For example, the Sixth Circuit held that a district court's error in excluding expert testimony without first conducting a Daubert analysis was not harmless because "the complexion of the proceedings would likely have changed had the district court conducted a Daubert hearing." (38) The Seventh Circuit, too, has held that when the district court excluded evidence without conducting a full Daubert analysis, the error was harmful because it "may have led to the exclusion of critical testimony." (39) And the First Circuit has also found a district court's error in failing to conduct a Daubert analysis to be harmful because there was no basis in the record other than the expert's testimony for the jury's damages award. (40)
But the federal courts of appeals also routinely find this sort of error to be harmless. The Tenth Circuit has concluded, for example, that a district court's failure to perform its gatekeeping role was harmless, and affirmed the district court's judgment. (41) Similarly, the Sixth Circuit has held that a district court's failure to conduct a formal Daubert hearing amounted to harmless error because the expert's testimony was cumulative. (42) And the Ninth Circuit has held, on several occasions, that a district court's Daubert gatekeeping error was harmless. (43)
In short, the courts of appeals are doing precisely what the Supreme Court said they should be doing: deciding the harmless error issue on a case-by-case basis by considering case-specific factors and by not generalizing too broadly about particular types of errors. (44)
IV. A LIMITED-REMAND RULE WOULD NOT SERVE JUDICIAL ECONOMY
In this era of vacant judgeships, confirmation gridlock, and heavy judicial workloads, (45) the federal courts of appeals cannot blind themselves to reality. Whatever the theoretical attractions of a limited-remand rule, it seems likely to result in the hearing of three appeals in many cases. If a federal court of appeals were to order a limited remand for a Daubert gatekeeping analysis in the first appeal brought in a case like Barabin, for example, the district court could conclude that the evidence was in fact admissible. In that event, the losing party might challenge that finding on appeal, resulting in the case's coming before the court of appeals yet again. (46) And if the court of appeals concludes on that second hearing that the district court erred in finding admissibility, the court of appeals could then remand for a new trial. The results of that trial would themselves be appealable, so the case might go up to the court of appeals for a third time. Remanding for a new trial in the first instance--instead of ordering a limited remand--seems far more likely to generate only a single second appeal instead of leaving the door open to the third appeal that might be required to resolve a case in which the court chooses a limited remand.

## WRITTEN TASK:
Can you copy the Daubert passage word for word from "But the federal" to "was harmless. (43)"? The listing isn't needed for anything here.

## SUPPLIED DATA:

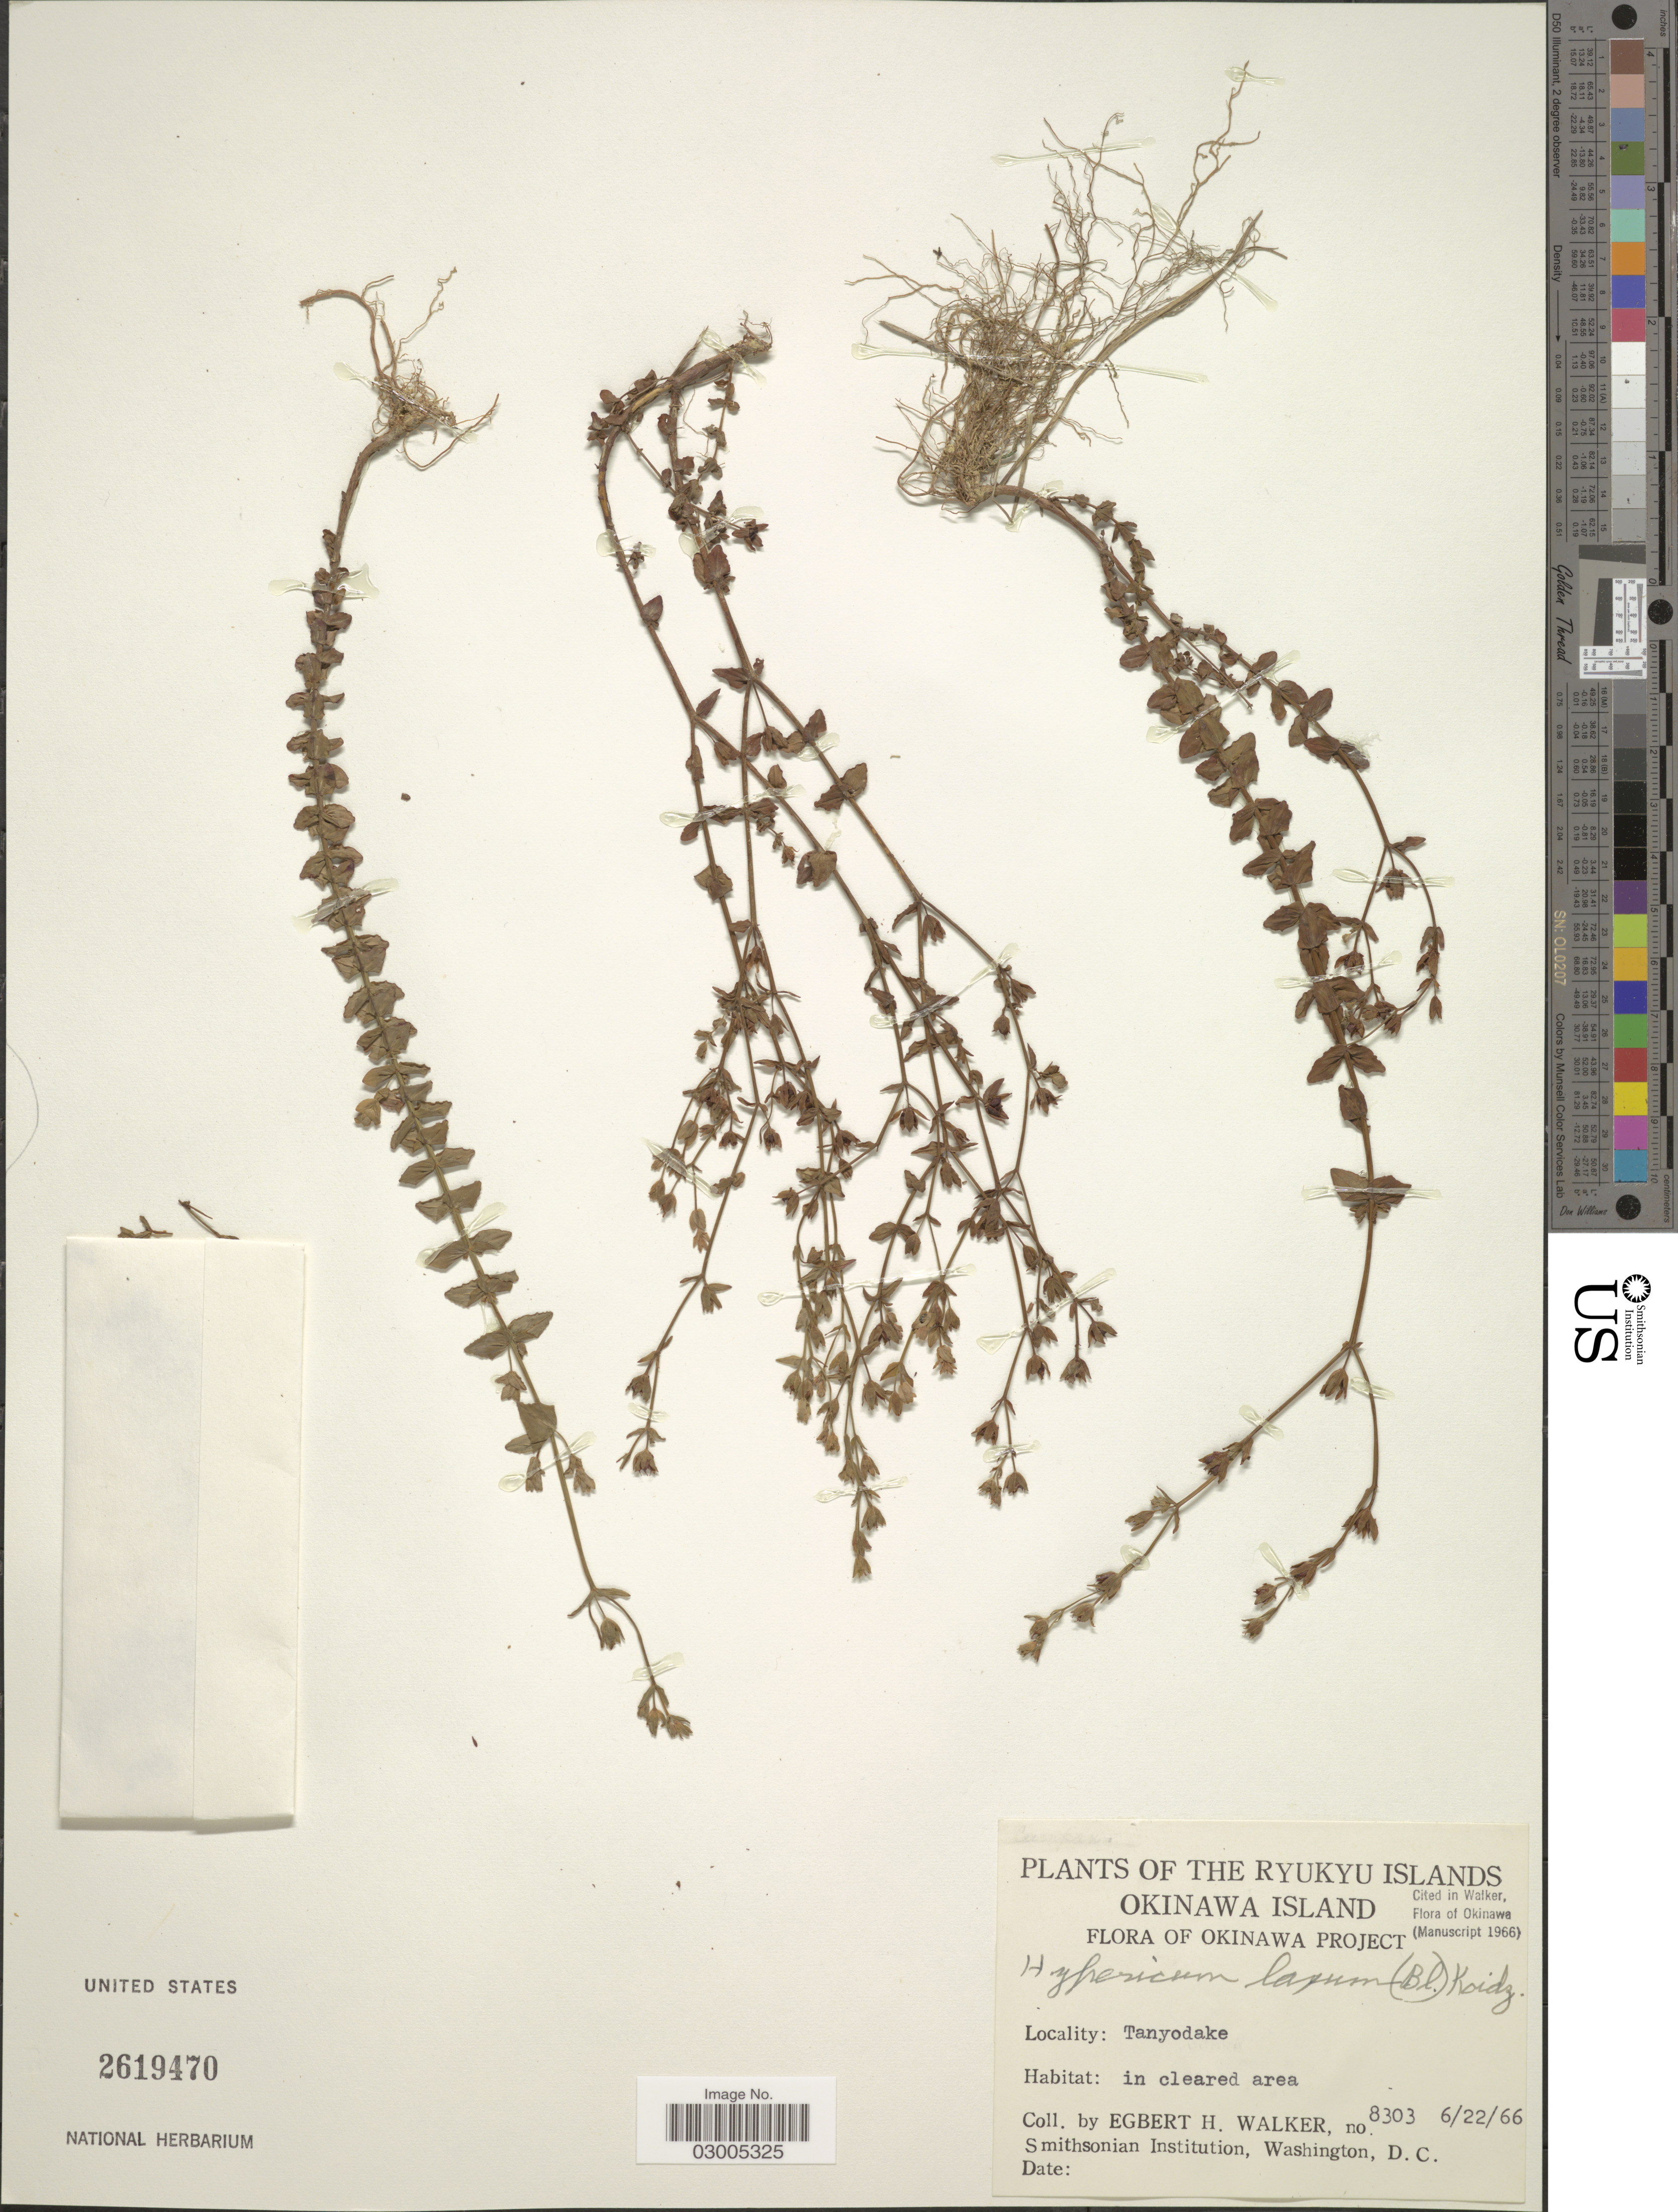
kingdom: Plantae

## RESULT OF THIS EXERCISE:
But the federal courts of appeals also routinely find this sort of error to be harmless. The Tenth Circuit has concluded, for example, that a district court's failure to perform its gatekeeping role was harmless, and affirmed the district court's judgment. (41) Similarly, the Sixth Circuit has held that a district court's failure to conduct a formal Daubert hearing amounted to harmless error because the expert's testimony was cumulative. (42) And the Ninth Circuit has held, on several occasions, that a district court's Daubert gatekeeping error was harmless. (43)